Cette vente quoiqu'on en dise a été la cible des spéculateurs, et non de graines de, et de collectionneurs vampires abreuvés par les libraires présents sur place ou au téléphone. La lettre de Colette a été vendu 21000 euros sans les frais soit quasiment 25 000 euros; car aux prix cités dans l'article il faut ajouter 21 % de frais à la charge de l'acheteur. Tout ce spectacle se déroulait devant une salle comble qu'à bien voulu partager Régis Debray. Le lot de ses quatorze livres envoyés à Gracq s'est enchéri jusqu'à 320 euros frais non compris. On peut regretter que la correspondance de José Corti à son auteur ne fût pas été préemptée, la BN ne pouvant acheter encore du Breton, dont elle déborde, et ce lot qui risque, en main privé d'être dépecé.

Merci Christophe pour ce billet et les précédents sur Julien Gracq concernant cette vente aux enchères.
Comme vous, j'eus la chance de le rencontrer dans sa maison de Saint-Florent-le-Vieil un jour d'août 1998.
Ce fut un jour comme d'autres pour beaucoup, ce fut un jour comme aucun pour moi...
http://terrimago.blogspot.com/2008/11/julien-gracq-ou-la-car...

Cher Fénéon, je comprends bien en quoi l'amour immodéré que l'on ressent chez vous pour Julien Gracq a pu être froissé par l'aspect trivial des enchères, et ce contraste entre ce que Char désignait par "l'irréel intact dans le réel dévasté" et l'ambiance proche de celle du Loup des Steppes d'Herman Hesse que l'on sentait en entrant chez lui à Saint-Florent-le-Vieil, mais je vous assure que rien de vénal ne se passait à ce moment précis de la vente. Toutes et tous étaient littéralement coits, à l'écoute des noms des livres, lettres, peintures, objets et meubles mis à l'encan.
Régis Debray l'inventeur de la "médiologie" était parfaitement à sa place selon moi, devant ce miroir du média livre d'un demi-siècle d'âge, antérieur donc à la Révolution cubaine et à son amitié avec "le Che", venu puiser dans cette autre amitié avec "le Gracchus ligerius" ce dont nous avons tous besoin d'énergie douce et d'intelligence en action pour supporter en retour la Capitale et ses minuscules. Vous m'aurez compris, je ne peux que regretter qu'un trop plein de considération pour les chiffres ne risque de nous faire oublier à tous que l'important, c'est la prose l'important!
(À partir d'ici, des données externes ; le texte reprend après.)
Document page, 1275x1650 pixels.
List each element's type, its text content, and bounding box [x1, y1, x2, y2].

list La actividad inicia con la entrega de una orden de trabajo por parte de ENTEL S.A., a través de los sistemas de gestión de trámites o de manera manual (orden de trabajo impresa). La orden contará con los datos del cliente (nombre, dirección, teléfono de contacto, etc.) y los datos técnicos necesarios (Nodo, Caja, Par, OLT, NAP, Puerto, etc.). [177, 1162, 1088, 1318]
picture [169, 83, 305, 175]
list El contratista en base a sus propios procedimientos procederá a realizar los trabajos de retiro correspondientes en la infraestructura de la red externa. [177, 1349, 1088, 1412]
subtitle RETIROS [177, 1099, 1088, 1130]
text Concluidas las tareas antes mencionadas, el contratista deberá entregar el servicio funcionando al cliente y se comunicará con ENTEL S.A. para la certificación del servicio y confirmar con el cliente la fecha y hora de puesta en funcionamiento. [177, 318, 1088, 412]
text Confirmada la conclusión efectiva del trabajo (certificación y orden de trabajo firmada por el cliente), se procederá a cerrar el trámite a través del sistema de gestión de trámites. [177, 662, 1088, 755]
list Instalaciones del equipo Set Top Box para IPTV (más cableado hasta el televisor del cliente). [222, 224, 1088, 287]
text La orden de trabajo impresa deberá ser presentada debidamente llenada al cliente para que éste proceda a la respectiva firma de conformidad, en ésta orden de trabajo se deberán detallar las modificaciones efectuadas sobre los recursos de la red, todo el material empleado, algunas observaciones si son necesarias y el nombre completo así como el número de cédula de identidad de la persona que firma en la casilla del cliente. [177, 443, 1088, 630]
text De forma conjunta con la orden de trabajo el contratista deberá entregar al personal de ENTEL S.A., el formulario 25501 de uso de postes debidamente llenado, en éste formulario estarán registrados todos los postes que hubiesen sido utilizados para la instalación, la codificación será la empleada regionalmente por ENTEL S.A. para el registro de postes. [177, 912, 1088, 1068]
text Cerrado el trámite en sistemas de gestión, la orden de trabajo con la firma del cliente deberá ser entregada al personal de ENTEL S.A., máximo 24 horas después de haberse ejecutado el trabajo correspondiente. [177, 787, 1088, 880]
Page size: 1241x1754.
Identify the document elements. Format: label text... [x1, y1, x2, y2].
Cher Christophe, cela fait donc juste dix ans! J'ai su par quelques-uns de ses trés proches que Louis Poirier/Julien Gracq est resté jusqu'à ses derniers jours alerte d'esprit, accueillant et prêt à deviser à propos des lettres, du vaste monde et du sort d'ici bas, au point que sa commune toute entière était réellement en deuil voici un an bientôt.
Votre texte sur le blog terrimago m'a bien accroché aussi : “Tant de mains pour transformer ce monde, et si peu de regards pour le contempler!”
Mains d'un côté, regards de l'autre, le déficit des uns comparé au désordre croissant des autres...
Je comprends mieux pourquoi cette rencontre d'août 1998 pouvait bien être aussi forte, sans doute aussi pour JG.
Connaissez-vous Kenneth White, l'inventeur de la géopoétique?
Je vous sens proche de cet immense poète.

Merci pour votre commentaire en écho au mien.
Oui j'ai récemment découvert Kenneth White, je ferai prochainement sur mon blog un billet sur lui et sur la géopoétique. J'ignore si Julien Gracq le connaissait mais je pense qu'il aurait sensible à sa démarche.

Il me semble avoir parlé de lui avec Gracq en février 1992, lorsque nous nous sommes rencontrés. Kenneth White doit toujours être titulaire d'une chaire de poétique contemporaine à la Sorbonne, ou professeur honoraire.
C'est pour moi le poète de l'Atlantique, le premier à franchir les océans via leurs grèves jusqu'à l'Asie... des falaises des Shetlands aux rivages du Hokkaïdo, pour le moins! Il faut lire l'Esprit nomade en plus de ses propres recueils de poèmes!